Dataset entries:
- Opening Delimiter -

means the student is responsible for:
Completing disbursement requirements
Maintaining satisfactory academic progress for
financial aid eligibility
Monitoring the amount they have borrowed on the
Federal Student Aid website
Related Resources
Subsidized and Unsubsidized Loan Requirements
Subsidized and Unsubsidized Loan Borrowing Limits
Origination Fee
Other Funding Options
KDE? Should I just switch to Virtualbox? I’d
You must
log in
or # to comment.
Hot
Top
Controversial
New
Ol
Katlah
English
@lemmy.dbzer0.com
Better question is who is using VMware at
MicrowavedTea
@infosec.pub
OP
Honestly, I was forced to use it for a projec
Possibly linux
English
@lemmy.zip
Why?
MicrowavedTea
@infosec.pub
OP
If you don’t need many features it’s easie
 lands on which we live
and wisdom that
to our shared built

- Closing Delimiter -
- Opening Delimiter -

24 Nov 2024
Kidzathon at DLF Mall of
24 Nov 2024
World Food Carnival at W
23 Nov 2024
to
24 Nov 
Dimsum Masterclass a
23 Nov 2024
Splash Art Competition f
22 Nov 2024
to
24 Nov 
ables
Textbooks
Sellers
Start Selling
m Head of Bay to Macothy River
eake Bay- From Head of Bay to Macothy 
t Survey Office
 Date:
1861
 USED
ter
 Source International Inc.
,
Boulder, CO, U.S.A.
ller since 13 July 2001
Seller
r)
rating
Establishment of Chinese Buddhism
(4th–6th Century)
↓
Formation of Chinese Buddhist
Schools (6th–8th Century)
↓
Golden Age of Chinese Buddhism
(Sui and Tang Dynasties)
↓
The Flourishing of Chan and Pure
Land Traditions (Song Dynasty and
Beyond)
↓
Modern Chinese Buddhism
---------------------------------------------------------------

- Closing Delimiter -
- Opening Delimiter -

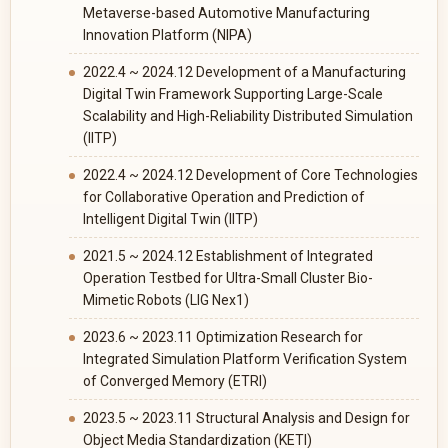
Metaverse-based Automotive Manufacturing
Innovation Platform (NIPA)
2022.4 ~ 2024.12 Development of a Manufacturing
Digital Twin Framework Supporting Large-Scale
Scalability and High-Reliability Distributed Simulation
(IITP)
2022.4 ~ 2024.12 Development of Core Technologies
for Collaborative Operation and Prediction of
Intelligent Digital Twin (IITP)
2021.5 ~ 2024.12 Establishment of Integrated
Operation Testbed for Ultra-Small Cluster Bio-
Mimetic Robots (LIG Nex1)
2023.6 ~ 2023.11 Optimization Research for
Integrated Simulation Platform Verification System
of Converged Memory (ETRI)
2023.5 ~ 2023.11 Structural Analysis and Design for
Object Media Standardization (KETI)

- Closing Delimiter -

* What is being asked *
Out of the data above, give again only the lines starting at the one holding "means the student" and ending at the one holding "to our shared built", unchanged.

* Written answer *
means the student is responsible for:
Completing disbursement requirements
Maintaining satisfactory academic progress for
financial aid eligibility
Monitoring the amount they have borrowed on the
Federal Student Aid website
Related Resources
Subsidized and Unsubsidized Loan Requirements
Subsidized and Unsubsidized Loan Borrowing Limits
Origination Fee
Other Funding Options
KDE? Should I just switch to Virtualbox? I’d
You must
log in
or # to comment.
Hot
Top
Controversial
New
Ol
Katlah
English
@lemmy.dbzer0.com
Better question is who is using VMware at
MicrowavedTea
@infosec.pub
OP
Honestly, I was forced to use it for a projec
Possibly linux
English
@lemmy.zip
Why?
MicrowavedTea
@infosec.pub
OP
If you don’t need many features it’s easie
 lands on which we live
and wisdom that
to our shared built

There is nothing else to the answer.